HAVE A SOLID BUSINESS MODEL

At Benchmark, Krach heard from a lot of dot-com CEOs whose business plan was to build a popular site, and then sell advertising. A few companies might succeed at this, but not many. For Ariba, Krach’s team created a real quantitative value proposition and charged a lot of money for it — the so-called “old-fashioned way of doing business.”

06

THE COMPANY WITH THE BEST PEOPLE WINS

At Ariba, the rule was always to hire better than yourself. “A” people hire “A” and “A+” people. “B” people hire “C” people. The principle of always hiring the best was so deeply ingrained in the company that in the early days, a number of top executives actually went to Krach and offered to take less senior roles to that they could be replaced with higher caliber people who would be better able to grow the company.

07

ASK CUSTOMERS WHAT THEY WANT

Early on, Krach asked his head of engineering to build a prototype. He wisely said, ‘No, I’m not going to write a single line of code until we go out and talk to customers.’ Krach’s team identified a diagonal slice of Fortune 500 people to talk with, from CEOs to VPs, to purchasing agents, to individual contributors. They asked just two questions: ‘How are you doing it [procurement] now?’ They would typically say, ‘Oh, man, it’s a mess. It’s a paper-based process; it takes forever. You never know what you’re going to get. I hate the purchasing guy.’
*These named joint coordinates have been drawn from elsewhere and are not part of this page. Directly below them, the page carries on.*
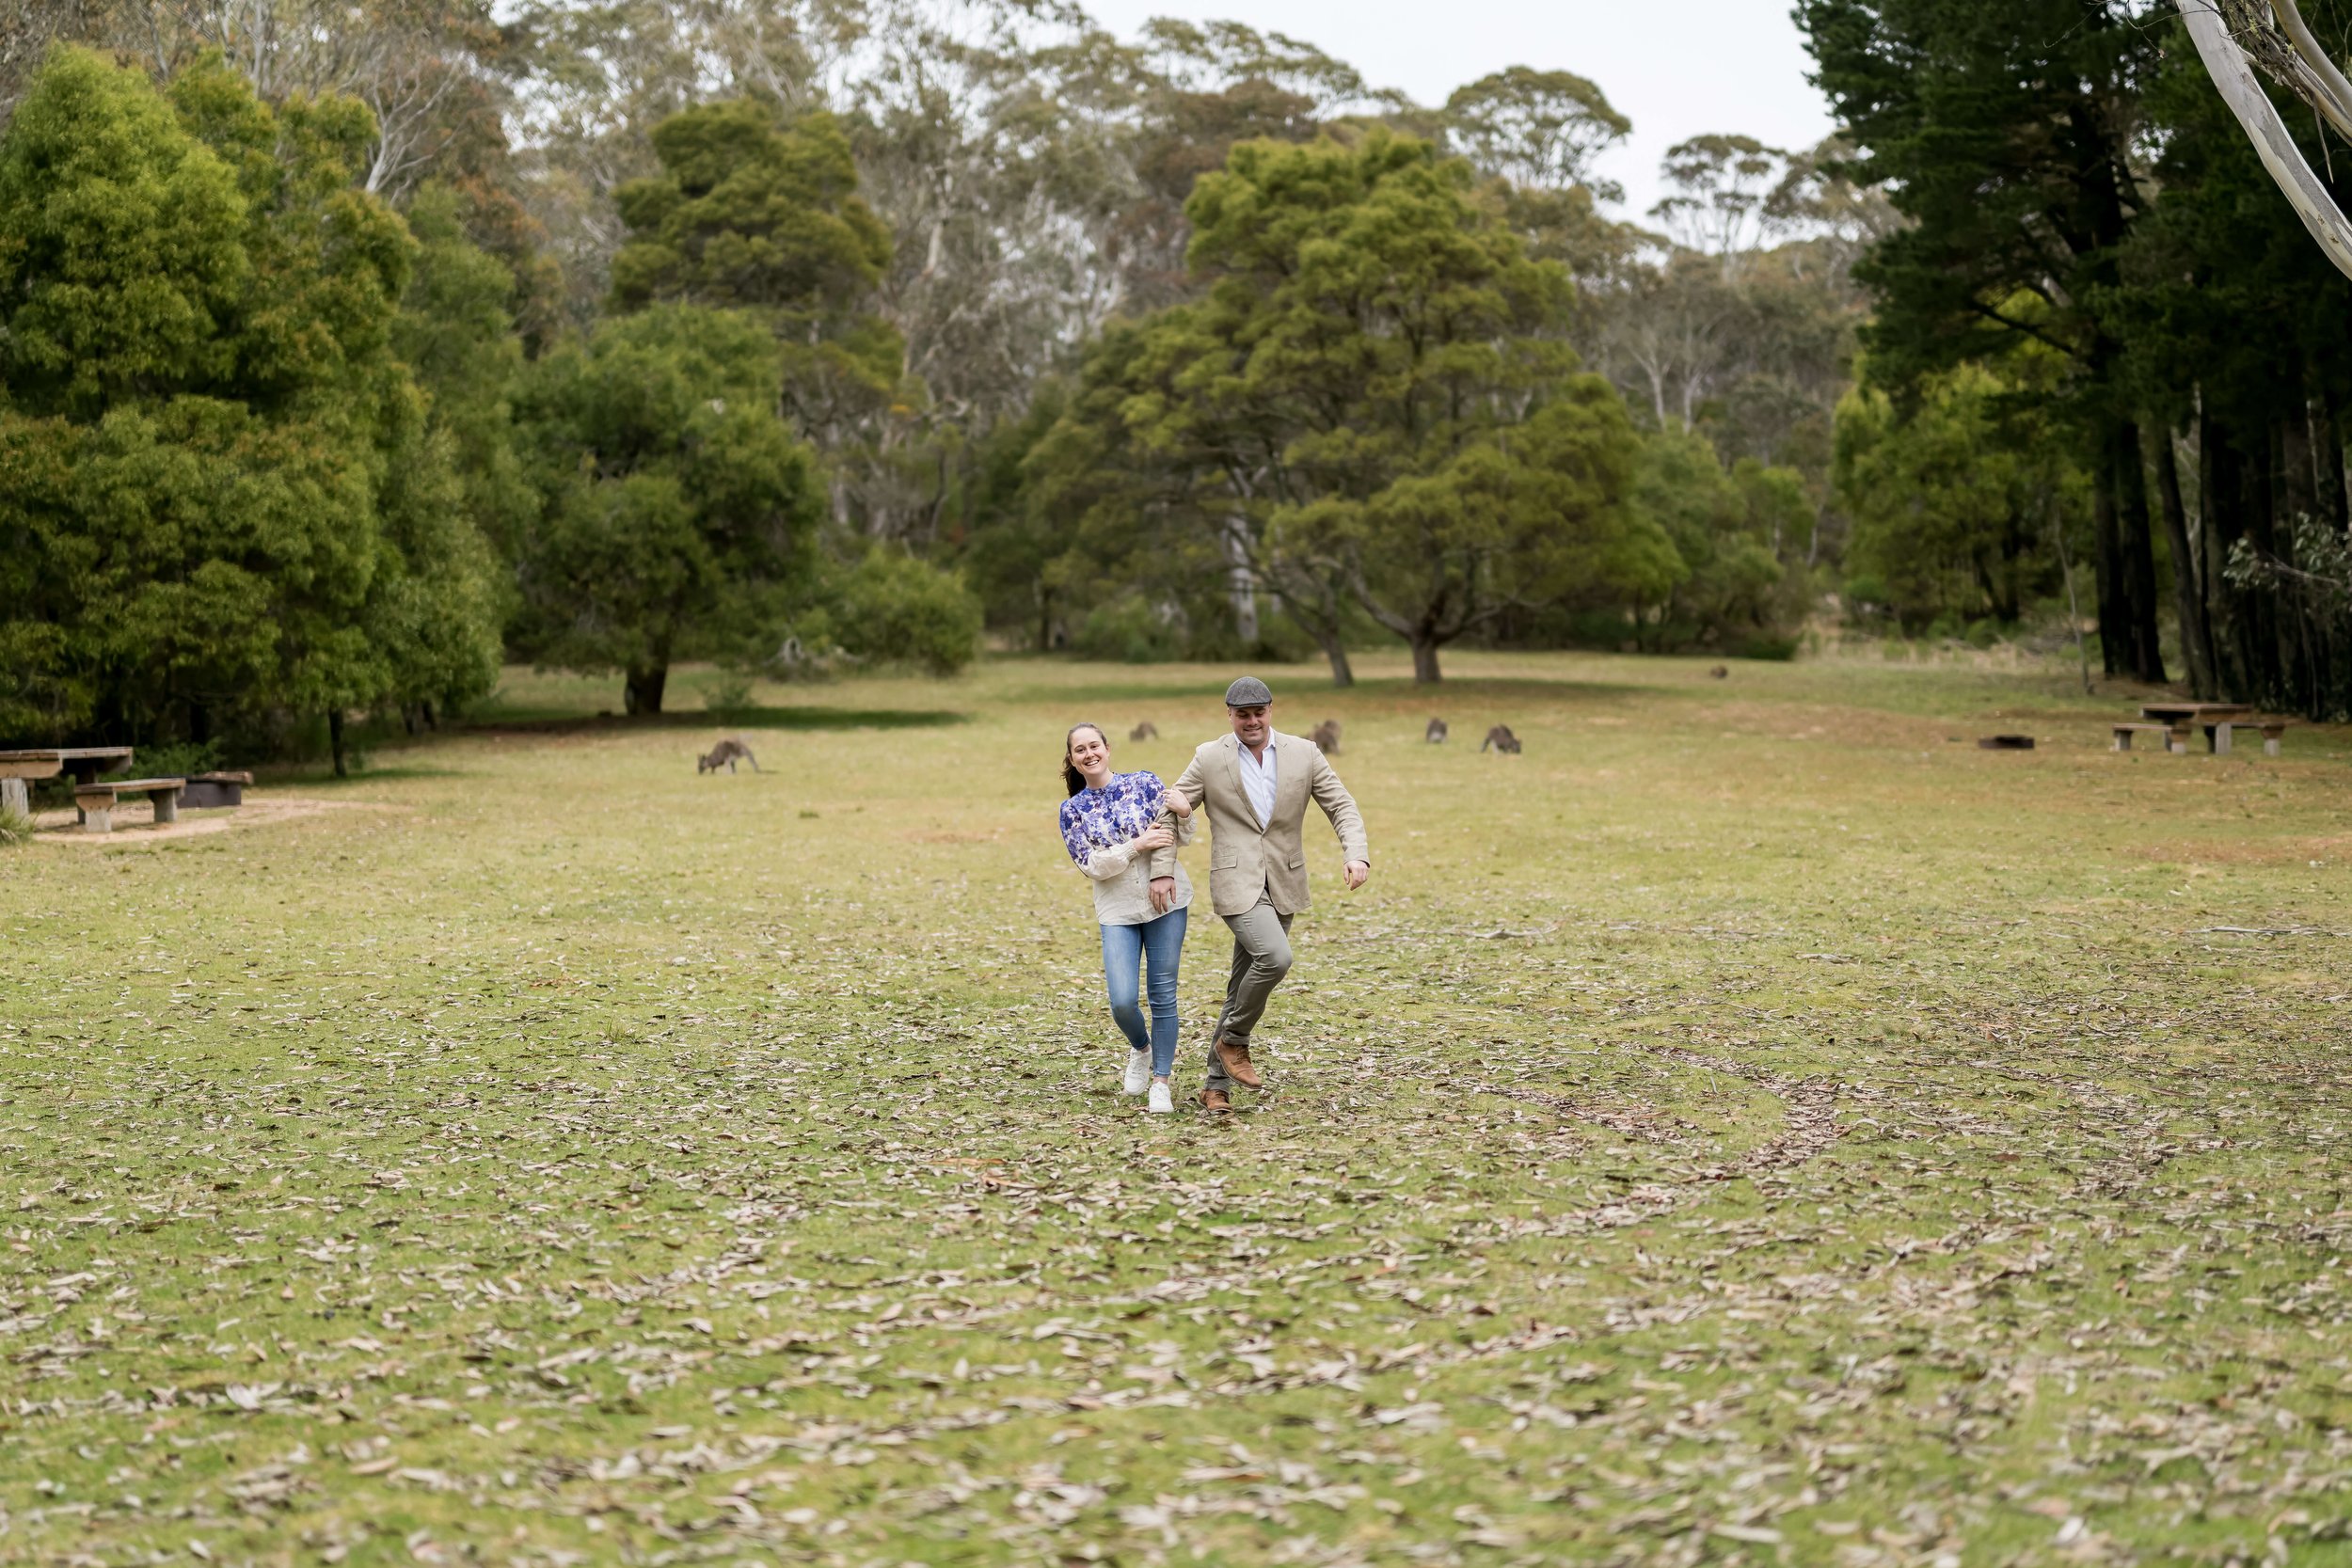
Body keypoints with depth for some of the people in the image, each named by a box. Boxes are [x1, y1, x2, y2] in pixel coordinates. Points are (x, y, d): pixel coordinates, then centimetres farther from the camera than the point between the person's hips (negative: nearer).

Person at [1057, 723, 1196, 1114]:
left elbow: (1182, 836, 1)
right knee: (1123, 1001, -9)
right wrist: (1138, 844, -14)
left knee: (1163, 995, 1)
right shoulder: (1073, 810, 5)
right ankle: (1140, 1050, 24)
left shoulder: (1144, 783, 3)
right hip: (1117, 911, 1)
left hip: (1165, 903, -1)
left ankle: (1161, 1082, 13)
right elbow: (1092, 864, -4)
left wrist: (1180, 810, -20)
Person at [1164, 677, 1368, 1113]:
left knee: (1244, 987, 8)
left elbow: (1342, 806, 2)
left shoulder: (1304, 753, 2)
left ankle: (1216, 1085, 19)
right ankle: (1234, 1039, -3)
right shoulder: (1209, 758, -1)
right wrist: (1161, 870, -7)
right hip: (1236, 883, -4)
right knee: (1274, 957, -26)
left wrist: (1357, 856, -15)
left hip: (1283, 885, 4)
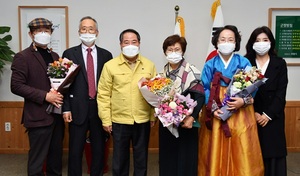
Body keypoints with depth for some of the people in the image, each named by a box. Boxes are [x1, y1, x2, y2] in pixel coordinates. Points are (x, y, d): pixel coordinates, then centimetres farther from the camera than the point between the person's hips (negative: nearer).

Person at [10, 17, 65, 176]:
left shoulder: (54, 56, 14)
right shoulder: (22, 57, -6)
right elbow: (16, 86, -13)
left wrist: (60, 95, -3)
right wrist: (45, 96, -19)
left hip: (57, 115, 6)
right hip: (38, 117, -6)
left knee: (56, 157, 15)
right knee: (37, 160, 2)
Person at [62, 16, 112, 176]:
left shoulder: (106, 55, 6)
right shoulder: (69, 53, 3)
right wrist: (66, 108, -5)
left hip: (100, 108, 1)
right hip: (78, 109, -1)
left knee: (99, 149, 12)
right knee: (75, 150, 6)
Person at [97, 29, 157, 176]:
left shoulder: (149, 65, 3)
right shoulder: (110, 66, -3)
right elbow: (103, 95, -3)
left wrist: (153, 116, 2)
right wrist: (106, 120, -5)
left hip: (143, 121, 2)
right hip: (119, 121, -1)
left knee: (141, 158, 15)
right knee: (120, 158, 13)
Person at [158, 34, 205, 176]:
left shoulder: (191, 71, -9)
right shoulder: (163, 72, 9)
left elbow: (200, 97, -16)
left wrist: (191, 117, -25)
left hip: (185, 122, -5)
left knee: (185, 157, 2)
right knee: (167, 157, 12)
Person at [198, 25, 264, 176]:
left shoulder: (244, 63, 2)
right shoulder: (210, 65, 5)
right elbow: (205, 89, 0)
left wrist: (243, 101, -19)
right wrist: (213, 108, -14)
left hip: (240, 114, 0)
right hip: (216, 114, 1)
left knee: (241, 153, 2)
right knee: (217, 152, 5)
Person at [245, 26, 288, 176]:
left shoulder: (280, 63, 6)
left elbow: (281, 93, -1)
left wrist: (268, 115, -9)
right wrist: (254, 113, -9)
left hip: (272, 117, 1)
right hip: (251, 117, 0)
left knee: (273, 154, 1)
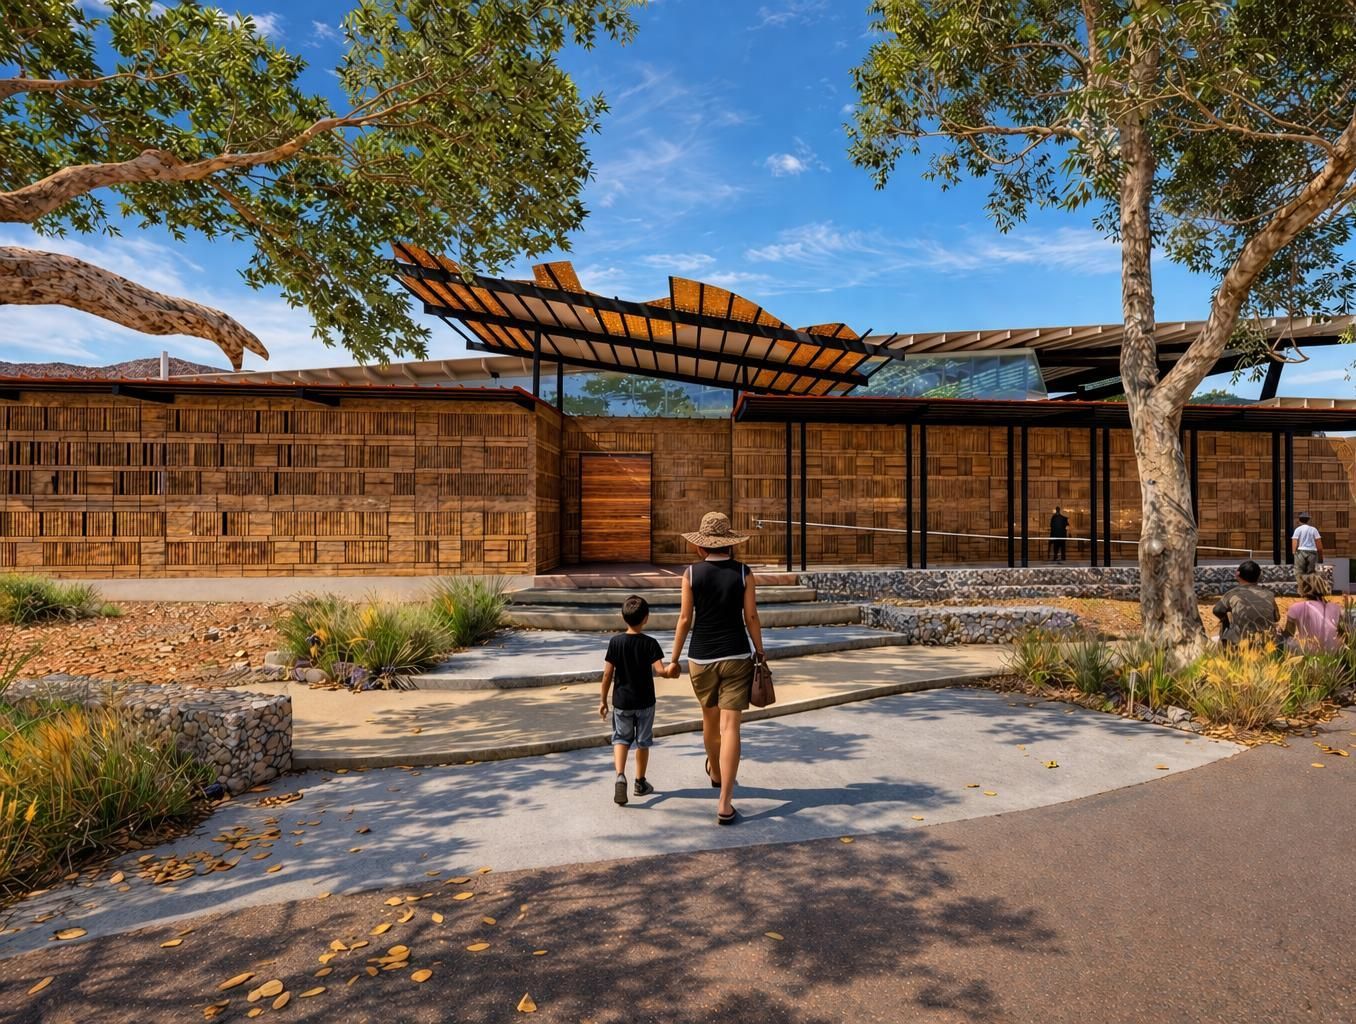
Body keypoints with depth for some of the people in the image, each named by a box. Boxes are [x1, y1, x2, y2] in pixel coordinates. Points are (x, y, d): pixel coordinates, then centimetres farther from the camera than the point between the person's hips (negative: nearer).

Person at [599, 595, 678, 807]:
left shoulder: (615, 642, -8)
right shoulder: (650, 643, -11)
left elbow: (607, 674, -6)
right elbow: (661, 670, -20)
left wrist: (603, 700, 2)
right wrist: (671, 673, 2)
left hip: (621, 701, 1)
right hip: (645, 702, 0)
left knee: (621, 739, 12)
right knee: (643, 742, 14)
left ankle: (620, 776, -9)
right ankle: (640, 782, 26)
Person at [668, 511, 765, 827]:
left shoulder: (692, 573, -5)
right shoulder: (743, 572, -5)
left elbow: (685, 619, -4)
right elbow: (751, 617, -4)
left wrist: (674, 658, 5)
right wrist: (760, 652, 9)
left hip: (701, 658, 1)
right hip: (737, 656, -1)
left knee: (710, 719, 22)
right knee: (730, 727, -1)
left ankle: (715, 772, 48)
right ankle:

Then they asked, ‘What would be ideal?’ ‘Oh, it’d be automated,’ they would say. ‘You could have a walk-up user interface; you could parametrically change the business rules. It’d be integrated with the financials. Maybe someday, it would use this thing called the internet and maybe hook up with the suppliers. You wouldn’t need any paper … So, what are you guys building anyway?’